Nobel laureates Denis Mukwege and Nadia Murad have called on the world to protect victims of wartime sexual violence as they angrily criticised indifference to the plight of women and children in conflict in their peace prize acceptance speeches.
Mukwege, a Congolese gynaecologist and world expert on rape in conflict, and Murad, a Yazidi activist and survivor of Isis sexual slavery, said victims were sometimes valued less than commercial interests.
In a ceremony in which the laureates were cheered and given standing ovations, Mukwege and Murad called on the world to do more.
“If there is a war to be waged, it is the war against the indifference which is eating away at our societies,” Mukwege said at the ceremony in Oslo. His Panzi hospital in the Democratic Republic of Congo’s war-torn east has treated the wounds of tens of thousands of women and children for sexual assaults that have become a “new reality” in the country. He said the violence “shames our common humanity”.
In her speech, Murad implored the global community to help to free hundreds of women and girls still held by jihadis, saying the world must protect her people and other vulnerable communities.
“It is my view that all victims deserve a safe haven until justice is done for them,” she said, pausing briefly, seemingly overcome with emotion.
Berit Reiss-Andersen, the Nobel committee chairwoman, said the pair had received the peace prize “for their efforts to end the use of sexual violence as a weapon of war and armed conflict”. She described them as “two of the strongest voices in the world today”.
In a sombre ceremony in Oslo City Hall, both smiled as they received the peace prize gold medal, diploma and the nine million Swedish Krona (about £795,000), which they will share.
Mukwege laid much of the blame for the violence unleashed on civilians on those in power in his country.
“For 20 years now, day after day, at Panzi hospital, I have seen the harrowing consequences of the country’s gross mismanagement,” said the doctor, a critic of the Congolese President Joseph Kabila, who is set to be replaced in elections this month.
“Babies, girls, young women, mothers, grandmothers, and also men and boys, cruelly raped, often publicly and collectively, by inserting burning plastic or sharp objects in their genitals.”
Mukwege said the trade in the country’s abundant natural resources helped to fuel the violence while profits “end up in the pockets of a predatory oligarchy”.
“We love nice cars, jewellery and gadgets. I have a smartphone myself,” he said. “These items contain minerals found in our country. Often mined in inhuman conditions by young children, victims of intimidation and sexual violence.
“It’s not just perpetrators of violence who are responsible for their crimes. It is also those who choose to look the other way.”

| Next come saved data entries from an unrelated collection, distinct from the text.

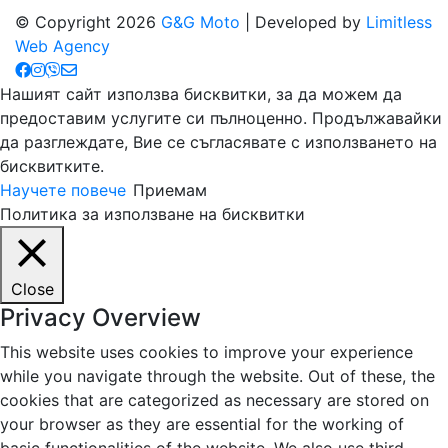
© Copyright 2026
G&G Moto
| Developed by
Limitless
Web Agency
Нашият сайт използва бисквитки, за да можем да
предоставим услугите си пълноценно. Продължавайки
да разглеждате, Вие се съгласявате с използването на
бисквитките.
Научете повече
Приемам
Политика за използване на бисквитки
Close
Privacy Overview
This website uses cookies to improve your experience
while you navigate through the website. Out of these, the
cookies that are categorized as necessary are stored on
your browser as they are essential for the working of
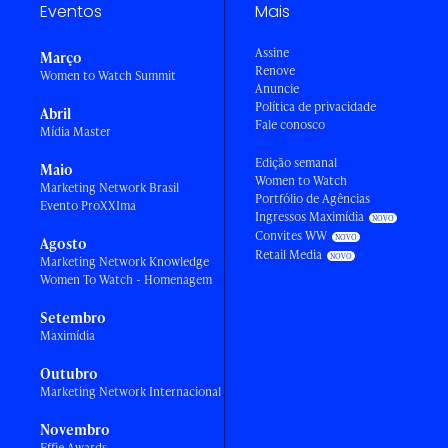
Eventos
Mais
Assine
Março
Renove
Women to Watch Summit
Anuncie
Política de privacidade
Abril
Fale conosco
Mídia Master
Edição semanal
Maio
Women to Watch
Marketing Network Brasil
Portfólio de Agências
Evento ProXXIma
Ingressos Maximídia
Convites WW
Agosto
Retail Media
Marketing Network Knowledge
Women To Watch - Homenagem
Setembro
Maximídia
Outubro
Marketing Network Internacional
Novembro
Effie Awards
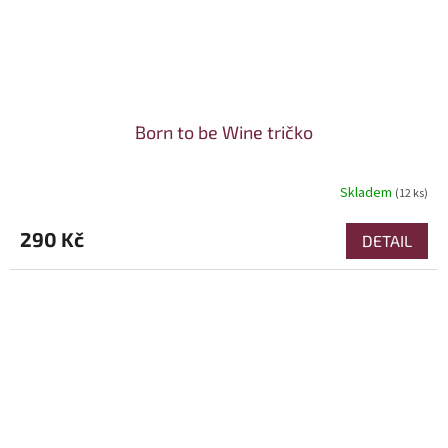
Born to be Wine tričko
Skladem
(12 ks)
290 Kč
DETAIL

Murad survived the horrors of captivity under Isis in Iraq and Syria where they targeted her Kurdish-speaking community. Older women and men faced summary execution during the Isis assault, which the United Nations has described as a possible genocide. Captured in 2014, Murad suffered beatings and gang-rape before she was able to escape.
In her Nobel acceptance address on Monday, Murad said more than 6,500 women and girls from her community had been kidnapped, raped and traded “in the 21st century, in the age of globalisation and human rights”.

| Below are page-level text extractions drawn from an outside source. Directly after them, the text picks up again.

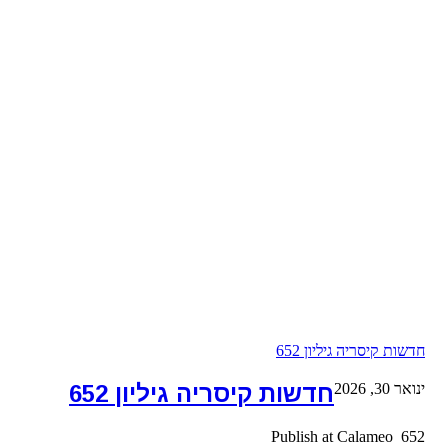
חדשות קיסריה גיליון 652
ינואר 30, 2026
חדשות קיסריה גיליון 652
652 Publish at Calameo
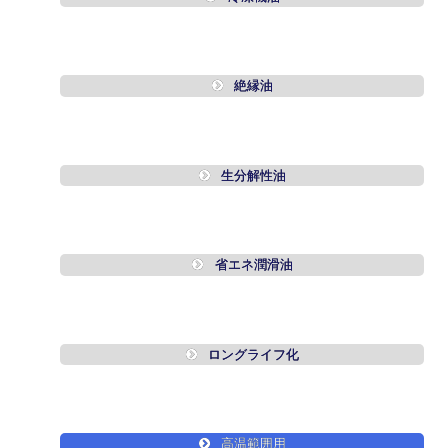
絶縁油
生分解性油
省エネ潤滑油
ロングライフ化
高温範囲用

The fate of some 3,000 women and girls is still unknown.
“Young girls at the prime of life are sold, bought, held captive and raped every day. It is inconceivable that the conscience of the leaders of 195 countries around the world is not mobilised to liberate these girls,” she said.
“What if they were a commercial deal, an oil field or a shipment of weapons? Most certainly, no efforts would be spared to liberate them.”